Affective Publics: News Storytelling, Sentiment and Twitter
Social media excite the public imagination with their potential for democratization, newer forms of news storytelling and social change. Recent digitally aided waves of civil unrest invite speculation on whether social media make or break the pace of revolutionary movements. Focusing on the Arab Spring and Occupy, this talk examines the role and meaning of social media, and Twitter specifically, for the social networks driving these movements. Data from recent studies undertaken at the University of Illinois at Chicago are presented in explicating the relevance of the platform for contemporary news storytelling, framing, and gatekeeping.
About Zizi Papacharissi
Zizi Papacharissi is professor and head of the Communication Department at the University of Illinois-Chicago. Her work focuses on the social and political consequences of online media.

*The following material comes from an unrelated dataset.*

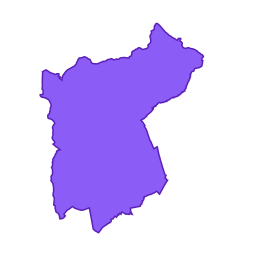 Godinesti, Gorj, Romania (Mercator projection), rotated 168°
{"feature_id": "2599482B27270234020858", "entity_name": "Godinesti", "entity_type": "district", "adm_level": 2, "iso_a3": "ROU", "parent_name": "Romania", "parent_adm1": "Gorj", "projection": "mercator", "projection_center": [22.965, 44.989], "detail": "fine", "context": "isolated", "style": "filled", "palette": "violet", "viewbox_px": 256, "rotation_deg": 168, "n_neighbors": 0, "source": "geoboundaries", "source_scale": "gbopen_adm2", "svg_char_len": 5848}
<svg xmlns="http://www.w3.org/2000/svg" viewBox="0 0 256 256"><g transform="rotate(168 128 128)"><path d="M200.2,199.3L202.1,191.7L202.7,188.8L202.7,188.0L204.0,183.9L203.2,183.2L204.0,178.6L207.0,178.8L207.1,178.3L206.9,177.3L206.0,176.1L202.9,174.8L200.2,172.6L199.7,171.9L199.3,171.0L198.5,167.7L198.4,165.9L198.5,165.6L199.6,164.3L200.2,162.1L200.6,161.0L201.1,160.6L201.6,158.9L202.7,157.9L203.3,157.6L203.7,157.1L203.9,156.7L204.0,156.0L204.2,155.3L204.1,154.4L203.7,153.8L201.5,152.8L201.2,152.3L200.5,151.8L199.0,149.7L198.7,147.5L200.1,146.6L201.8,144.2L201.7,140.8L202.4,139.6L202.8,136.6L203.8,135.1L204.2,133.9L204.0,132.5L202.9,130.4L202.6,129.3L202.8,128.9L203.7,128.1L204.7,127.8L201.9,124.2L200.6,123.0L199.9,121.9L199.0,121.0L199.9,121.0L199.9,120.8L200.2,120.6L201.4,120.8L202.1,120.6L202.1,120.2L202.8,119.7L202.7,119.3L203.5,118.3L204.6,117.3L205.5,115.6L206.4,115.0L206.8,114.1L207.7,113.6L208.0,113.0L208.0,112.2L208.4,111.3L208.8,110.9L209.0,110.4L208.9,110.0L209.3,109.4L209.1,108.2L209.5,107.4L210.4,106.1L210.4,105.8L211.0,105.3L210.9,104.8L210.4,103.1L210.7,102.3L210.9,100.5L211.2,99.7L211.3,99.1L211.7,98.2L213.1,97.0L213.5,96.0L213.5,94.2L213.7,93.7L214.2,93.1L214.3,92.6L213.7,91.0L212.9,89.4L213.1,88.7L213.1,85.8L213.5,83.9L213.6,83.1L213.9,81.5L214.6,80.4L214.7,79.4L215.4,77.7L215.3,77.1L214.6,75.0L215.8,70.8L216.7,68.1L215.4,67.0L215.4,66.8L216.0,64.8L215.9,63.8L215.9,61.1L215.3,60.1L214.2,59.4L214.0,59.1L213.6,57.9L213.3,55.8L213.3,55.6L213.5,55.4L213.6,53.4L213.4,53.3L212.6,53.1L210.8,53.1L209.2,53.8L207.6,55.1L208.6,57.1L204.4,60.4L202.5,60.9L200.5,61.8L198.8,62.8L196.8,60.9L196.7,60.5L195.1,59.7L193.2,58.5L191.1,57.4L190.0,57.2L188.4,57.1L182.5,57.9L182.5,53.5L183.0,36.2L182.0,35.2L181.7,34.4L181.4,34.1L178.5,31.7L173.5,36.1L172.0,36.8L169.2,37.8L167.8,38.5L167.7,38.7L165.8,39.0L164.1,39.9L163.9,40.1L163.5,42.0L163.3,42.3L161.7,42.2L161.3,42.3L159.4,44.5L157.8,43.1L155.7,45.5L155.1,44.9L154.1,46.2L152.8,45.1L152.4,46.0L151.7,47.0L149.7,45.8L148.3,44.3L145.9,43.7L144.9,43.2L143.5,44.3L142.8,43.2L141.9,42.7L142.7,46.0L142.3,49.1L132.7,48.9L132.3,49.0L131.9,49.4L131.6,50.4L130.3,50.8L129.8,52.2L129.1,52.7L129.1,53.1L129.3,53.7L129.2,53.9L128.6,53.9L127.5,54.6L127.1,56.0L126.6,56.5L126.9,57.1L121.0,58.4L119.9,58.3L115.8,59.1L113.1,60.2L110.9,56.7L104.4,64.3L100.2,68.7L101.0,69.1L101.1,70.3L101.5,70.8L102.0,71.1L102.1,71.4L101.9,72.0L100.6,73.8L101.4,74.5L101.6,75.0L102.4,82.7L102.6,86.1L102.9,88.9L103.1,93.2L103.3,95.1L103.3,103.0L103.4,103.6L105.2,103.0L106.7,102.3L107.0,102.3L107.2,102.5L108.2,108.4L108.5,110.0L108.8,110.5L109.0,111.4L109.6,115.4L109.9,118.2L110.1,120.6L110.4,122.7L111.7,126.2L110.9,126.8L112.2,130.2L113.1,132.0L113.8,132.9L110.9,134.0L110.7,133.7L110.4,133.9L107.2,135.8L107.4,136.1L106.9,136.5L103.6,138.2L101.8,139.2L99.4,141.2L100.1,141.8L100.1,142.6L99.2,142.2L99.0,142.7L98.5,142.9L98.5,143.4L98.3,143.5L97.2,143.5L97.1,143.9L96.8,144.1L96.6,144.1L96.4,143.6L96.2,143.6L96.0,144.1L95.2,144.7L94.8,145.0L94.3,145.0L93.8,145.9L93.4,145.9L92.9,146.2L91.9,146.5L91.7,146.4L91.3,145.9L91.1,145.9L90.8,145.7L90.2,145.9L89.2,145.9L88.7,145.7L87.6,145.7L85.3,146.3L84.7,145.9L84.3,146.4L83.8,146.4L83.3,146.9L82.8,146.8L81.4,147.2L81.2,147.4L80.7,147.6L80.1,148.1L79.6,148.3L78.1,148.4L77.7,148.2L76.9,148.1L76.7,148.1L76.5,148.8L75.7,148.5L74.5,148.7L73.5,148.6L73.0,148.9L72.5,148.9L72.0,149.2L72.0,149.7L71.4,149.7L71.2,150.0L70.4,149.7L69.2,150.5L68.4,151.4L67.3,151.4L67.2,151.5L67.4,151.9L67.3,152.2L66.8,152.2L66.1,151.9L65.6,152.4L64.7,152.4L64.6,153.6L63.0,154.8L63.0,155.3L62.3,156.2L62.3,156.9L61.4,157.8L59.3,161.0L58.7,161.3L58.4,162.0L57.0,163.9L57.1,164.4L56.3,164.9L56.2,167.1L55.7,167.0L55.8,167.5L55.6,167.8L55.5,168.0L55.0,168.3L55.0,168.8L53.6,169.9L52.0,170.0L52.0,170.3L51.2,170.9L50.4,172.3L47.5,172.3L45.7,172.2L43.1,173.1L42.3,174.5L41.9,175.8L41.6,176.1L41.6,176.4L41.3,176.8L41.3,177.4L41.1,178.3L40.9,178.4L41.1,178.6L41.4,178.5L41.6,178.6L41.7,179.3L41.5,179.8L41.2,180.3L41.0,181.0L39.5,182.0L39.3,182.5L40.0,183.9L40.7,184.7L41.3,184.9L42.3,186.4L44.0,188.0L44.4,189.1L45.2,189.6L45.8,190.3L46.8,191.0L47.5,191.6L50.1,192.7L52.2,194.0L53.2,194.1L54.7,193.8L56.3,194.4L57.1,195.0L57.5,195.6L58.2,197.6L57.4,199.0L57.3,199.9L57.4,200.3L58.1,201.5L58.6,201.7L59.2,202.2L59.1,202.8L57.9,204.0L57.8,204.6L59.3,205.0L60.3,205.1L61.5,203.5L62.5,204.2L63.7,205.7L66.2,207.6L66.6,208.4L68.9,210.5L69.5,211.8L71.4,213.9L75.9,222.0L76.7,223.2L78.0,224.3L79.0,224.2L81.0,222.2L81.3,221.3L81.7,219.3L82.0,218.8L84.6,218.2L85.2,217.9L85.2,216.5L85.6,215.3L86.9,214.2L87.6,212.5L87.3,211.5L87.5,210.3L87.4,209.0L88.1,207.2L88.6,206.5L89.5,205.9L90.6,205.5L91.4,204.7L91.1,203.6L91.2,203.4L92.2,202.2L93.2,201.9L97.1,201.7L97.8,202.0L98.2,202.6L100.0,204.1L100.7,204.3L101.3,204.2L102.8,203.4L103.8,203.4L105.6,202.6L106.8,202.4L108.0,201.7L108.5,201.3L108.8,200.6L108.9,199.7L109.3,198.8L109.9,197.9L110.3,197.7L111.8,197.5L112.4,196.4L112.7,196.2L113.2,196.3L115.4,197.2L117.6,197.9L119.8,197.9L120.6,198.2L121.6,197.9L122.4,197.3L123.1,197.1L123.7,197.2L124.5,197.8L125.1,197.9L127.1,197.5L127.8,197.8L129.6,199.2L130.4,199.4L131.6,198.9L133.4,199.2L136.4,198.0L138.5,198.4L139.4,197.9L140.6,198.0L143.1,197.4L144.6,197.2L145.6,197.3L149.2,198.4L149.5,198.9L150.2,199.3L150.3,199.7L150.9,202.9L152.3,203.9L153.2,204.6L153.5,205.2L155.3,206.5L156.2,206.8L158.5,206.3L161.0,206.6L161.3,206.6L163.0,204.9L163.6,203.8L164.7,202.6L165.1,201.7L165.8,200.9L168.3,199.4L169.6,199.2L172.5,198.2L173.5,198.0L175.3,197.3L177.2,196.1L181.1,192.5L182.8,188.5L183.3,189.4L184.8,190.8L184.1,191.5L183.4,191.6L183.6,191.9L184.1,192.4L185.5,193.1L184.6,194.1L184.3,195.2L184.4,195.5L185.6,195.6L186.6,195.9L187.9,195.4L188.1,195.5L188.8,196.1L192.4,198.2L195.9,201.8L196.5,201.9L199.9,200.8L200.2,199.3Z" fill="#8b5cf6" stroke="#5b21b6" stroke-width="1.5"/></g></svg>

Her books include A Private Sphere: Democracy in a Digital Age (Polity Press, 2010), A Networked Self: Identity, Community, and Culture on Social Network Sites (Routledge, 2010), and Journalism and Citizenship: New Agendas (Taylor & Francis, 2009). She has also authored over 50 journal articles, book chapters or reviews, and serves on the editorial board of eleven journals, including the Journal of Communication, Human Communication Research, and New Media and Society. Zizi is the editor of the Journal of Broadcasting and Electronic Media, and the founding and current Editor of the new open access Sage journal Social Media and Society. She sits on the Committee on the Health and Well-Being of Young Adults, funded by the National Academies of Science, the National Research Council, and the Institute of Medicine. Her fourth book is titled Affective Publics: Sentiment, Technology and Politics (Oxford University Press), and recently won the 2015 National Communication Association Human Communication and Technology Division Outstanding Book Award.